■ Records for the task ■
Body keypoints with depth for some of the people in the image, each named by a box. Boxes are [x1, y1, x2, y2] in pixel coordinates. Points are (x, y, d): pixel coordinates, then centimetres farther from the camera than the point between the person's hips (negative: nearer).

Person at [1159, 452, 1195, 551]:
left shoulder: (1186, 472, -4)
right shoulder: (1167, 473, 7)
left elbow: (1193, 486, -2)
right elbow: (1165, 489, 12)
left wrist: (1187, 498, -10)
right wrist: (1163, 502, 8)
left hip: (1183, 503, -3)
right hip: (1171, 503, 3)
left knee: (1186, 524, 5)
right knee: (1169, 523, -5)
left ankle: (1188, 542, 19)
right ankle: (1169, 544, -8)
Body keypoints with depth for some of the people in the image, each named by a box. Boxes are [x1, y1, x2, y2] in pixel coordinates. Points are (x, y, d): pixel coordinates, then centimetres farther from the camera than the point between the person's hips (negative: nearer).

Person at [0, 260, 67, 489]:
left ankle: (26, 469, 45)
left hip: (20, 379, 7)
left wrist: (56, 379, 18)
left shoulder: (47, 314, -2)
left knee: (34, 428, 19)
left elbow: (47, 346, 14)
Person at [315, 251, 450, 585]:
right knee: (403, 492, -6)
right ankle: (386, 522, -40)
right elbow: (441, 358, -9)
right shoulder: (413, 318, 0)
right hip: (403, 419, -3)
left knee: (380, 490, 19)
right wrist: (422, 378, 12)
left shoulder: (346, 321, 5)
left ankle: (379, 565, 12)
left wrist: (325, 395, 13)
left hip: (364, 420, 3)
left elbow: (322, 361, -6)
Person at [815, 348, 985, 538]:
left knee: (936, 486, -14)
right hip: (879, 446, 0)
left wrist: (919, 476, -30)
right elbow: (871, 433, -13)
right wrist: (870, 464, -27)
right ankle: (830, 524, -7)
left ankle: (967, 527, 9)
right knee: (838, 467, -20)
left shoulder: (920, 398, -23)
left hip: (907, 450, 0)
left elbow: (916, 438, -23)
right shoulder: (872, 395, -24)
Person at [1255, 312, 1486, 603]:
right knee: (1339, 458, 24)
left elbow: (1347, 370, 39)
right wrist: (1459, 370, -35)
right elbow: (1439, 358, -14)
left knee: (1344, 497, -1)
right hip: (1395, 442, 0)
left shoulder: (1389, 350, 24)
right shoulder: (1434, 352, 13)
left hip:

■ What the task asks ■
Copy every entry above verbatim, keeping each line unchanged and in its original order.

■ Your response ■
Body keypoints with depth for some of the people in the image, each named by a box. Boxes are [x1, y1, x2, y2] in pixel coordinates. Points are (x, y, d): pixel coordinates, then centimetres farther from the camera than the point between the person's hips (negative: nearer).

Person at [1159, 452, 1195, 551]:
left shoulder: (1186, 472, -4)
right shoulder: (1167, 473, 7)
left elbow: (1193, 486, -2)
right elbow: (1165, 489, 12)
left wrist: (1187, 498, -10)
right wrist: (1163, 502, 8)
left hip: (1183, 503, -3)
right hip: (1171, 503, 3)
left knee: (1186, 524, 5)
right knee: (1169, 523, -5)
left ankle: (1188, 542, 19)
right ankle: (1169, 544, -8)
Body keypoints with depth for some of the people in the image, each named by a box. Boxes are [x1, y1, x2, y2] in pixel coordinates. Points are (x, y, d): pixel coordinates, then centimetres farther from the camera than the point between the person's hips (negative: nearer).

Person at [0, 260, 67, 489]:
left ankle: (26, 469, 45)
left hip: (20, 379, 7)
left wrist: (56, 379, 18)
left shoulder: (47, 314, -2)
left knee: (34, 428, 19)
left elbow: (47, 346, 14)
Person at [315, 251, 450, 585]:
right knee: (403, 492, -6)
right ankle: (386, 522, -40)
right elbow: (441, 358, -9)
right shoulder: (413, 318, 0)
right hip: (403, 419, -3)
left knee: (380, 490, 19)
right wrist: (422, 378, 12)
left shoulder: (346, 321, 5)
left ankle: (379, 565, 12)
left wrist: (325, 395, 13)
left hip: (364, 420, 3)
left elbow: (322, 361, -6)
Person at [815, 348, 985, 538]:
left knee: (936, 486, -14)
right hip: (879, 446, 0)
left wrist: (919, 476, -30)
right elbow: (871, 433, -13)
right wrist: (870, 464, -27)
right ankle: (830, 524, -7)
left ankle: (967, 527, 9)
right knee: (838, 467, -20)
left shoulder: (920, 398, -23)
left hip: (907, 450, 0)
left elbow: (916, 438, -23)
right shoulder: (872, 395, -24)
Person at [1255, 312, 1486, 603]:
right knee: (1339, 458, 24)
left elbow: (1347, 370, 39)
right wrist: (1459, 370, -35)
right elbow: (1439, 358, -14)
left knee: (1344, 497, -1)
right hip: (1395, 442, 0)
left shoulder: (1389, 350, 24)
right shoulder: (1434, 352, 13)
left hip:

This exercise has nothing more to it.